You might want to check whether your befuddlement is due to your own misunderstanding of the topic. How many switching regulators have you built? We aren't living in fixed AC transformer days anymore, even the shittiest PSU won't behave like you're making it out. The legally required PFC will already prevent it just by itself, before the main 400V DC/DC step-down even gets its hands on the power. And why are you even mentioning 3V/5V? Those rails only exist for compatibility, modern systems run almost entirely off the 12V rails; even SATA power connectors got their 3.3V (it's not 3V btw) pins spec'd away to reserved by now.
PSUs don't really rely on caps to maintain voltage, there are negative feedbacks on top of negative feedbacks.
Living in Sweden, realized last year that I hadn't replaced my homeserver/NAS in a long time, still haven't had time to replace it and the 2 drives (WD RED) are now approaching 10 years of power on time without any smart problems so far.
I work there. Can't go into much detail, but we have absolutely had various adventures with power and cooling that were entirely out of our control. There was even an "unmooring" event that nearly gave us a collective heart attack, which I'll leave you to guess at :)
> It's amazing to me how the use of a UPS is not as ubiquitous at home.
Most users don't see enough failures that they can attribute to bad power to justify the cost in their mind. Furthermore, USPes are extremely expensive per unit of energy storage, so the more obviously useful use case (of not having your gaming session interrupted by a power outage) simply isn't there.
UPSes are a PITA. I have frequent enough outages that I use them on all of my desktops, and they need a new battery every couple years, and now I'm reaching the point where the whole thing needs replacement.

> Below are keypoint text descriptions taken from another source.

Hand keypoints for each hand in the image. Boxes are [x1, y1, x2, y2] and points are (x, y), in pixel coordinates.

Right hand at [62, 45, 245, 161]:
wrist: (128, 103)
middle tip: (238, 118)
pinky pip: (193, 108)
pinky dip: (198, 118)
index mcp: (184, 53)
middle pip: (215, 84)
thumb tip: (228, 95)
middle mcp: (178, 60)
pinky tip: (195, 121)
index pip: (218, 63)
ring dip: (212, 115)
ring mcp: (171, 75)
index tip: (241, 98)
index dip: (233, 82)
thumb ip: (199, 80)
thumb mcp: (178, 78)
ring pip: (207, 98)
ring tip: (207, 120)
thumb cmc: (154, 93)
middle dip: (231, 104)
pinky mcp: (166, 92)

When they fail, they turn short dips, which a power supply might have been able to ride through into an instant failure, and they make terrible beeping at the same time. At least the models I have do their test with the protected load, so if you test regularly, it fails by having an unscheduled shutdown, so that's not great either. And there's not many vendors and my vendor is starting to push dumb cloud shit. Ugh.
Sounds like you have some APS model. I had those issues, and switched to Cyberpower. The alarm can be muted and the battery lasts for many years.

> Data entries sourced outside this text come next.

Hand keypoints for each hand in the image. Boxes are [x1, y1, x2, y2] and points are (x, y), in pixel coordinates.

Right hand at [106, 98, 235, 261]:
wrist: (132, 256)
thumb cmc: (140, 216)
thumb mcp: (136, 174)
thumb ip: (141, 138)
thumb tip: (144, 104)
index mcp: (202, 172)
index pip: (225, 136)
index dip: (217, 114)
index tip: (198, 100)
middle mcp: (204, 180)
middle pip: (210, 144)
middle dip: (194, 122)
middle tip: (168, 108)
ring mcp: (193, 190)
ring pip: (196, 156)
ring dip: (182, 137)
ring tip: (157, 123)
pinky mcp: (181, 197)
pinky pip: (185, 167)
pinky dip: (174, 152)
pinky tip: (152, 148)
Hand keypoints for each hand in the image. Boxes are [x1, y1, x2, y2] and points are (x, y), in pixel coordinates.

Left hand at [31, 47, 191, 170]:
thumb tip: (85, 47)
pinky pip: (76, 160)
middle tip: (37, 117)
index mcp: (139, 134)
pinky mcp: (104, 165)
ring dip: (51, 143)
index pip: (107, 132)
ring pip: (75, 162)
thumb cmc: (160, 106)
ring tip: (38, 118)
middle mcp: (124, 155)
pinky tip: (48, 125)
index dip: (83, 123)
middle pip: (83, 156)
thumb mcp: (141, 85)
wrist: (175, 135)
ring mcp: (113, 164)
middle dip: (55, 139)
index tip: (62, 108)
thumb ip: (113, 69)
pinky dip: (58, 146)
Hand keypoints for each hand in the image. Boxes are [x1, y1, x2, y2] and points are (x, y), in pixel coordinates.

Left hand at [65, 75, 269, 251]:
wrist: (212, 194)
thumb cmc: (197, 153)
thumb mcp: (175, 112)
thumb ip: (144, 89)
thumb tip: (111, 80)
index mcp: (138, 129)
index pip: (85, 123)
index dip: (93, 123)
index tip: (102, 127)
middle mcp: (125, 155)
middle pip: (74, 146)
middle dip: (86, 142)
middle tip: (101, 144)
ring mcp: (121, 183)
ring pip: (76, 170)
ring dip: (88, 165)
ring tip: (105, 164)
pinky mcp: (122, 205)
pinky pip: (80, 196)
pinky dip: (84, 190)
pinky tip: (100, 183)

A UPS is a must for me. When I lived in the midwest, a lightening strike near me fried all my equipment, including the phones. I now live in Florida and summer outages and dips (brownouts) are frequent.

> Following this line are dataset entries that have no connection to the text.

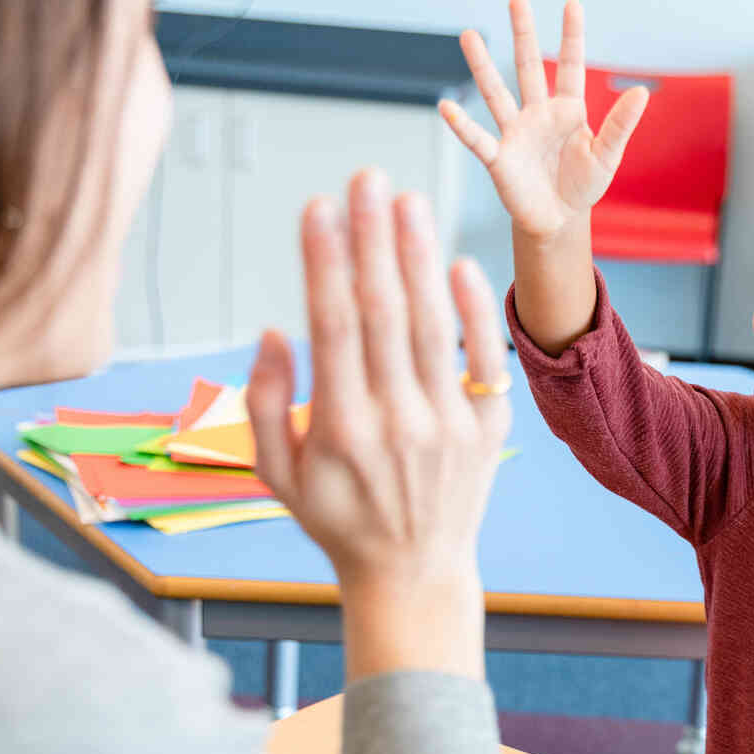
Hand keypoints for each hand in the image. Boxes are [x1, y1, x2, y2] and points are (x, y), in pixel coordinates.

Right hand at [247, 170, 509, 677]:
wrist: (413, 575)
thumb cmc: (337, 519)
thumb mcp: (277, 474)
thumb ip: (264, 403)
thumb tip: (273, 331)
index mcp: (342, 431)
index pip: (334, 329)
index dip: (326, 265)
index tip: (318, 208)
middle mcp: (400, 424)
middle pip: (387, 316)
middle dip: (373, 242)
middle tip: (366, 178)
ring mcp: (450, 427)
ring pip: (435, 328)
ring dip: (420, 260)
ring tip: (407, 201)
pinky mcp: (488, 430)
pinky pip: (484, 362)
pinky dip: (474, 312)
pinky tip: (458, 262)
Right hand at [438, 0, 648, 241]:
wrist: (559, 220)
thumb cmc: (582, 185)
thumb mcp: (607, 155)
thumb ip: (621, 124)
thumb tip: (642, 92)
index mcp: (568, 110)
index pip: (571, 66)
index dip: (572, 37)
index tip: (572, 4)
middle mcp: (538, 114)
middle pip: (529, 67)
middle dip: (524, 34)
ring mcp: (516, 133)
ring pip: (496, 93)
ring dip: (482, 65)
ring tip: (469, 35)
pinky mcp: (499, 159)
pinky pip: (478, 139)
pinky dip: (462, 125)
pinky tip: (446, 107)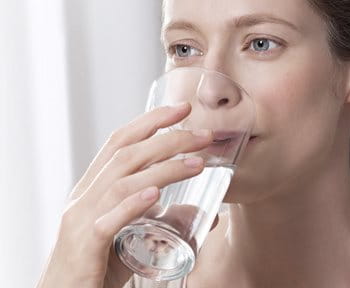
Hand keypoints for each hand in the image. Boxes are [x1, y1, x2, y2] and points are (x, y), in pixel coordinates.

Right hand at [37, 103, 213, 287]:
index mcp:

I've got Cyberpowers actually. The alarm can be muted, but it doesn't stay muted. Especially when the battery (or ups circuitry) is worn out so a power dip turns into infinite beeping. But also if the computer is turned off.
Many years ago I had the same thing happen - actually came in the phone line, fried my modem and everything connected to the motherboard. More recently I had lightning strike a security camera - took out everything connected to the same network switch, plus everything connected to the two network switches one hop away. Also lit up my office with a shower of sparks. Lightning is no joke.
[flagged]
- [deleted]
Yes this is fairly standard in manufacturing environments. builds of material and lot or down to serial # level are tracked for production of complex goods.